I remember the early conversations with Jayne-Anne Gadhia, the CEO of Virgin Money, around how important it was to us that Virgin Money Giving would be a not-for-profit company. It was – and still is – important that as much money as possible goes to the charities we partner with, that we build a business for long-term success and that we have consistent investment in Virgin Money Giving to meet the changing needs and desires of our customers.

Today we have over 14,000 registered charities, and we continue to grow every year.

The rate of technological development has accelerated and to meet consumers’ expectations, sites like ours have to innovate and evolve much quicker, and extend the support we give to different types of online fundraising. For us that has meant expanding beyond event fundraising to support online appeals, “in memory” donations and corporate fundraising as well as developing our mobile proposition. How and when people give has changed as much over recent years as what they want to give to online, and mobile and social media engagement has been a big part of this. Donors and fundraisers have rightly increased their expectations and become more demanding: they want to raise money online for whatever they support, whenever they want and through any device they have at hand – and they want to know what happens to their money and that as much as possible has gone to their cause to make a difference.

The more the merrier

It’s great to see how much development and diversification has gone on in the sector since our entry eight years ago, with the launch of many smaller platforms that address the very specific needs of different charitable organisations.

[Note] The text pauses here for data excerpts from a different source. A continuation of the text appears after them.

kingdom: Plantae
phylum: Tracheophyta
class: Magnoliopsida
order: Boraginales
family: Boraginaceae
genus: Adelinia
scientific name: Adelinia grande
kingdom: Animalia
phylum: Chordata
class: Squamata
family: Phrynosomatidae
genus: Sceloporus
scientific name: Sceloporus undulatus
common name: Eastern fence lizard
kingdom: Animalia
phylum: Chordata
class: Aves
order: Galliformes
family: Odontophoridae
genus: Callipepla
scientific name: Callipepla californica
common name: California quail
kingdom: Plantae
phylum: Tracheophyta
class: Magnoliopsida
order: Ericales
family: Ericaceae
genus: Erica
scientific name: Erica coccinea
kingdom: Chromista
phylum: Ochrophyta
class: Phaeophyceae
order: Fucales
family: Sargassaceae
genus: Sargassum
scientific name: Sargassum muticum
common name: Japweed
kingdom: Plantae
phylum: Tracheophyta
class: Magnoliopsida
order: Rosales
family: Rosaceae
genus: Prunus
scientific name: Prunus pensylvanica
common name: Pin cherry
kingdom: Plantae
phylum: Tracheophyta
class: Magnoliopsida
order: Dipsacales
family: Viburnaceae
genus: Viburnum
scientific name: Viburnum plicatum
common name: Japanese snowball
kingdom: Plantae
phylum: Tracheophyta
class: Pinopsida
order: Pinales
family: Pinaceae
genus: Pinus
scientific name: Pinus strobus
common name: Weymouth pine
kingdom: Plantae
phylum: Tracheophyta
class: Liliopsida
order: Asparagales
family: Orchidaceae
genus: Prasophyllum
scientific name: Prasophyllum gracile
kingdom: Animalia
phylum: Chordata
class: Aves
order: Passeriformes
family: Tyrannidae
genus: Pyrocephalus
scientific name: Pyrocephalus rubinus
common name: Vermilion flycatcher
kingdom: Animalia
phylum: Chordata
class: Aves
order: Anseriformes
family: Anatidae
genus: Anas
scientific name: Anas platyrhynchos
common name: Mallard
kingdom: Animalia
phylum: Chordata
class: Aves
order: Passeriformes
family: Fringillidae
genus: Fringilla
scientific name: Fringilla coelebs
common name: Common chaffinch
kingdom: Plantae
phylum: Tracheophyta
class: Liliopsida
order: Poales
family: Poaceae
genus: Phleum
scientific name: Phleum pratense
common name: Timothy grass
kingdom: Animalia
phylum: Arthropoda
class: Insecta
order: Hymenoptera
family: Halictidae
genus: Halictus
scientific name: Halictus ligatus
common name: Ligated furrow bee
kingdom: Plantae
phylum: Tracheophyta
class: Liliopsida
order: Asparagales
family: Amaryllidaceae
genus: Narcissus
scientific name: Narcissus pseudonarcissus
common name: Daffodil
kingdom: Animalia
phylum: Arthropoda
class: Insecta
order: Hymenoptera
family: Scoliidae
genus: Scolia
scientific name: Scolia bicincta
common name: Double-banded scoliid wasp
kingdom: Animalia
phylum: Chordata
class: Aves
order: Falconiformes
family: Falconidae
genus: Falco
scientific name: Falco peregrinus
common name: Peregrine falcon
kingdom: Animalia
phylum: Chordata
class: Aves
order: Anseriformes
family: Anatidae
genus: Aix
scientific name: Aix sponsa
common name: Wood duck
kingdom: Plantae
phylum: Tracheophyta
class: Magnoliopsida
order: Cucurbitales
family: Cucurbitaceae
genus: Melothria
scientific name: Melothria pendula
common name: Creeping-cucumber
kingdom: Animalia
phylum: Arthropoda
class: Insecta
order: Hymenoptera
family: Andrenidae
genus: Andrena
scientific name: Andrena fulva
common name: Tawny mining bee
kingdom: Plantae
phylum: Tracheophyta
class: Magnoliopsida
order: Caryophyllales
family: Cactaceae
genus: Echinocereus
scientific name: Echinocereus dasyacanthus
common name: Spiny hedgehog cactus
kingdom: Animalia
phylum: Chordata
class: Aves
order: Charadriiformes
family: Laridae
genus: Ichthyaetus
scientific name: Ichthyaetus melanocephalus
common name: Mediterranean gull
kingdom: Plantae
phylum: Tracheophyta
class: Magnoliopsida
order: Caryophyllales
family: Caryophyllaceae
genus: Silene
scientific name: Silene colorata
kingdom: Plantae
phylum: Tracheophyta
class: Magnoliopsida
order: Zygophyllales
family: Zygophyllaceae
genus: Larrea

As more money is donated online, it is almost inevitable that there will be increased regulation of this sector, and that’s right and proper. But it will change our market as it becomes harder for small and low fee providers to meet the standards. It might lead to greater consolidation of small companies, which would almost inevitably have an impact on competition, choice and price too .

Few of us would question that the market has really benefited from innovation and competition since 2009 and I hope that continues to thrive over the next eight years too!